§ ASSIGNED TASK 1:
Answer these questions about the text on the Cubism exhibition, one per line, marking each answer (a), (b) or (c):
(a) About how many works did the exhibitions comprise?
(b) Which two institutions mounted the exhibition?
(c) Which two abstract movements did the confrontation with early Cubism result in?
§ ASSIGNED TASK 2: Render everything in the records from the line containing "Based on the photo, can" down to the end of the records as a Markdown table with the columns n and Line. Give each line a row number and leave out blank lines.

§ EXERCISE TEXT:
CUBISME + КУБИЗМ + KUBISMUS = …
CUBISME + КУБИЗМ + KUBISMUS. AN ARTISTIC MOVEMENT IN EUROPE, 1906-1926 - THIS IS THE TITLE UNDER WHICH THE SPRENGEL MUSEUM IN HANNOVER AND THE STATE TRETYAKOV GALLERY IN MOSCOW MOUNTED AN EXTRAORDINARY COLLABORATIVE EXHIBITION.
Comprising about 170 paintings, drawings and prints, including outstanding works on loan from many of Europe's most important museums, the exhibitions impressively visualize the interaction between Russian Cubism and the predominantly French Cubist movement in Western Europe. Thus, following its significant exhibition of Italian Futurism in 2001, the Sprengel Museum in Hannover and the Tretyakov Gallery in Moscow documented, in the equally comprehensive exhibitions, a further international artistic movement of the beginning of the 20th century. As the first modern art movement of the 20th century in Western Europe, Cubism immediately became known through such famous artists as Pablo Picasso, Georges Braque and Juan Gris, above all in Russia, but also in Germany. Confrontation with early Cubism as a movement that waived realistic depiction and divided the subject matter into geometrical, primarily cubic shapes decisively triggered the development of avant-garde ways of thinking in Russia and resulted in the abstract movements of Suprematism and Constructivism and, ultimately, in a return to representational principles.

§ LISTED RECORDS:
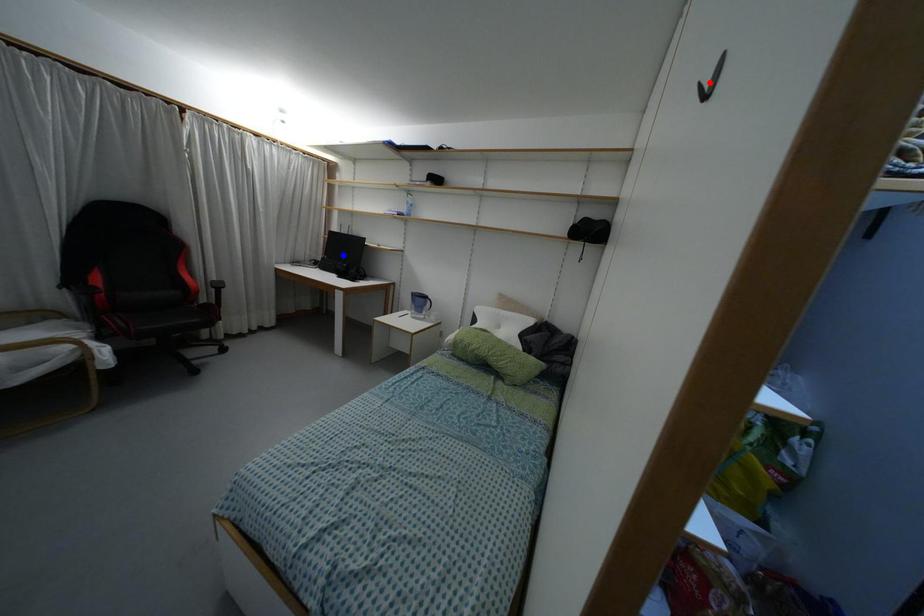
Question: Two points are marked on the image. Which point is closer to the camera?

Choices:
 (A) Blue point is closer.
 (B) Red point is closer.

Answer: (B)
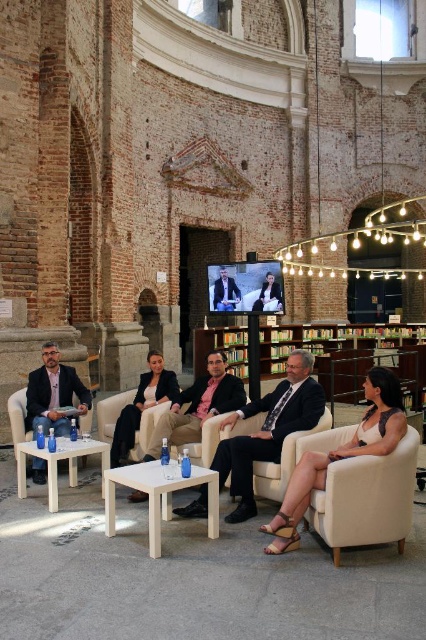
You are organizing a book fair in the venue and need to place a large display stand that requires 3 meters of space. The wooden bookshelf at center and the matte black armchair at center are in the way. Which object should you move to free up more space?

Result: The wooden bookshelf at center is larger in size than the matte black armchair at center, so you should move the wooden bookshelf at center to free up more space.

You are a guest at an event in this venue and need to find the wooden bookshelf at center. You are currently standing at the point marked by the coordinates point (322, 355). Which direction should you walk to reach the wooden bookshelf at center?

The point (322, 355) indicates the wooden bookshelf at center, so you are already at the wooden bookshelf at center.

You are organizing a photography session in this venue and want to ensure that the matte black suit at center is fully visible in the photo without being blocked by the wooden bookshelf at center. Based on their heights, can you confirm if the suit will be visible when positioned in front of the bookshelf?

The wooden bookshelf at center has a greater height compared to matte black suit at center. Therefore, if the suit is placed in front of the bookshelf, the top of the suit may be visible, but the bookshelf will likely block the upper portion of the suit since it is taller.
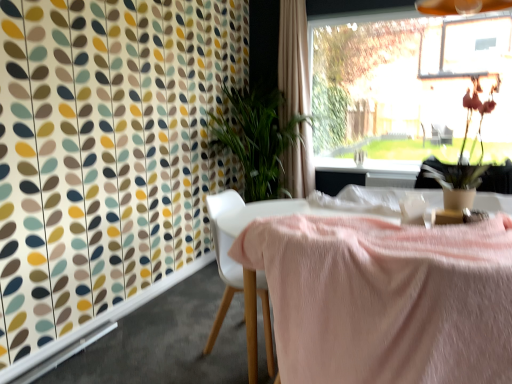
Question: Looking at the image, does white plastic chair at center seem bigger or smaller compared to matte brown vase with dried flowers at upper right?

Choices:
 (A) small
 (B) big

Answer: (B)

Question: From a real-world perspective, relative to matte brown vase with dried flowers at upper right, is white plastic chair at center vertically above or below?

Choices:
 (A) above
 (B) below

Answer: (B)

Question: Based on their relative distances, which object is farther from the white plastic chair at center?

Choices:
 (A) beige fabric curtain at upper center
 (B) pink fabric-covered table at center
 (C) transparent glass window at upper right
 (D) matte brown vase with dried flowers at upper right

Answer: (C)

Question: Estimate the real-world distances between objects in this image. Which object is closer to the beige fabric curtain at upper center?

Choices:
 (A) pink fabric-covered table at center
 (B) matte brown vase with dried flowers at upper right
 (C) transparent glass window at upper right
 (D) white plastic chair at center

Answer: (B)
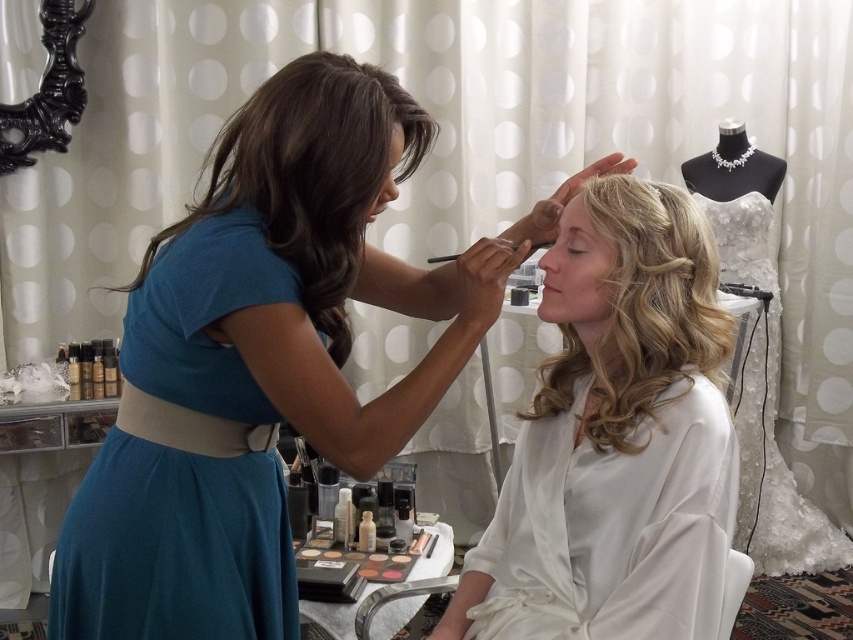
Which is in front, point (584, 426) or point (300, 230)?

Point (300, 230) is in front.

Is point (555, 534) closer to camera compared to point (321, 125)?

No, it is behind (321, 125).

Between point (590, 422) and point (341, 332), which one is positioned in front?

Point (341, 332)

Image resolution: width=853 pixels, height=640 pixels. What are the coordinates of `silky white robe at center` in the screenshot? It's located at (616, 438).

The height and width of the screenshot is (640, 853). Identify the location of teal satin dress at left. (184, 461).

Does teal satin dress at left come behind white lace dress at right?

No, teal satin dress at left is closer to the viewer.

I want to click on teal satin dress at left, so coord(184,461).

Based on the photo, can you confirm if teal satin dress at upper left is thinner than blonde curly hair at center?

No.

Which is in front, point (265, 451) or point (630, 308)?

Point (630, 308) is in front.

Does point (247, 120) lie in front of point (674, 278)?

Yes.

§ WRITTEN RESPONSE 1:
(a) About 170 paintings, drawings and prints.
(b) The Sprengel Museum in Hannover and the State Tretyakov Gallery in Moscow.
(c) Suprematism and Constructivism.

§ WRITTEN RESPONSE 2:
| n | Line |
|---|---|
| 1 | Based on the photo, can you confirm if teal satin dress at upper left is thinner than blonde curly hair at center? |
| 2 | No. |
| 3 | Which is in front, point (265, 451) or point (630, 308)? |
| 4 | Point (630, 308) is in front. |
| 5 | Does point (247, 120) lie in front of point (674, 278)? |
| 6 | Yes. |